Bediüzzaman: Allah'ın memurları icraatçıları değildirler, dellâllarıdırlar

Ey gafil esbabperest insan!

(Bediüzzaman Said Nursi Hazretlerinin Nokta adlı eserinden bölümler.)

On Dördüncü Ders

اَللهُ خَالِقُ كُلِّ شَىْءٍ وَهُوَ عَلٰى كُلِّ شَىْءٍ وَكِيلٌ - لَهُ مَقَالِيدُ السَّمَوَاتِوَاْلاَرْضِ 1 
فَسُبْحَانَ الَّذِى بِيَدِهِ مَلَكُوتُ كُلِّ شَىْءٍ 2 
وَاِنْ مِنْ شَىْءٍ اِلاَّ عِنْدَناَ خَزٰآئِنُهُ وَمَا نُنَزِّلُهُ اِلاَّ بِقَدَرٍ مَعْلُومٍ 3 
مَامِنْ دَابَّةٍ اِلاَّ هُوَ اٰخِذٌ بِنَاصِيَتِهَۤا اِنَّ رَبِّى عَلٰى صِرَاطٍ مُسْتَقِيمٍ 4

Tevhid-i hakikinin hâlis güneşinden on dört lem’adır, yani, on dört lâmbadır.

BİRİNCİ LEM’A

Ey gafil esbabperest insan!

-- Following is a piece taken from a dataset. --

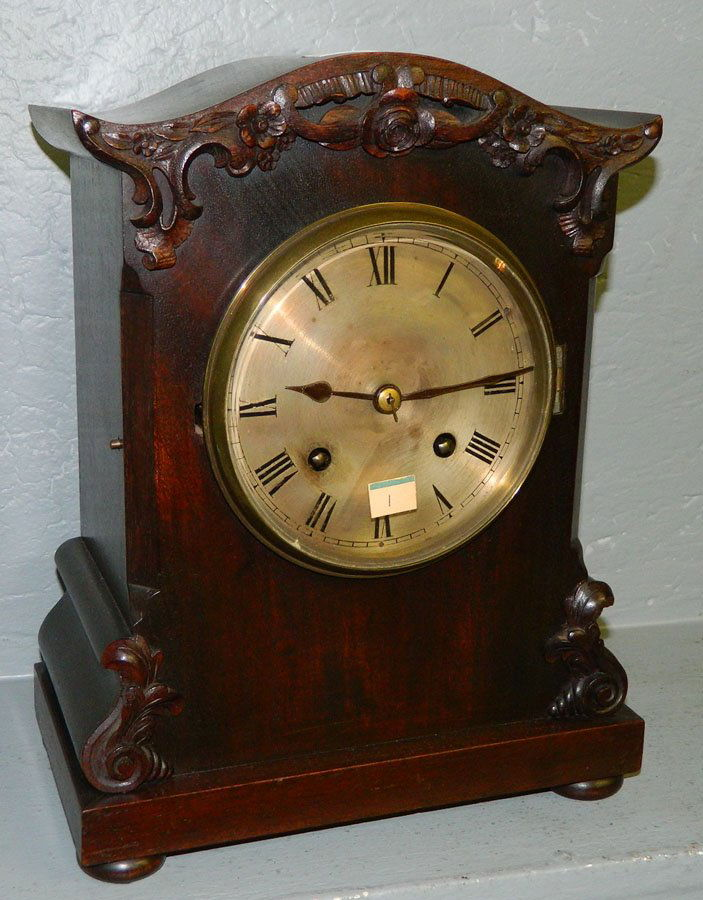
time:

Esbab bir perdedir. Çünkü izzet ve azamet öyle ister. Fakat iş gören, kudret-i Samedaniyedir. Çünkü tevhid ve celâl öyle ister.

Sultan-ı Ezelînin memurları, saltanat-ı rububiyetinin icraatçıları değildirler, belki dellâlları ve nâzırlarıdırlar. Çünkü, memurlar ve vesaitler, izzet-i kudretini ve haşmet-i rububiyetini izhar içindirler. Yoksa, sultan-ı insanî gibi acz ve ihtiyacı için, memurlarını saltanatına şerik etmiş değildir. Esbab, haksız şekvâlar Âdil-i Mutlaka tevcih edilmemek için vaz edilmiştir.

Evet, izzet ve azamet ister ki, esbab, perdedar-ı dest-i kudret olsun aklın nazarında. Tevhid ve celâl ister ki, esbab-ı dâmenkeş, ellerini çeksin tesir-i hakikîden.

1 : “Allah herşeyin yaratıcısıdır. O herşey üzerinde hakkıyla görüp gözeticidir. Göklerin ve yerin tedbir ve tasarrufu Ona aittir.” Zümer Sûresi, 39:62-63. 
2 : “Şânı ne yücedir Onun ki, herşeyin hüküm ve tasarrufu elindedir.” Yâsin Sûresi, 36:83. 
3 : “Hiçbirşey yoktur ki, hazineleri Bizim yanımızda olmasın. Herşeyi Biz belirli bir miktar ile indiririz.” Hicr Sûresi, 15:21. 
4 : “Hiçbir canlı yoktur ki, Allah onu alnından tutup kudretine boyun eğdirmiş olmasın. Şüphesiz ki benim Rabbim hak ve adâlet üzeredir.” Hûd Sûresi, 11:56.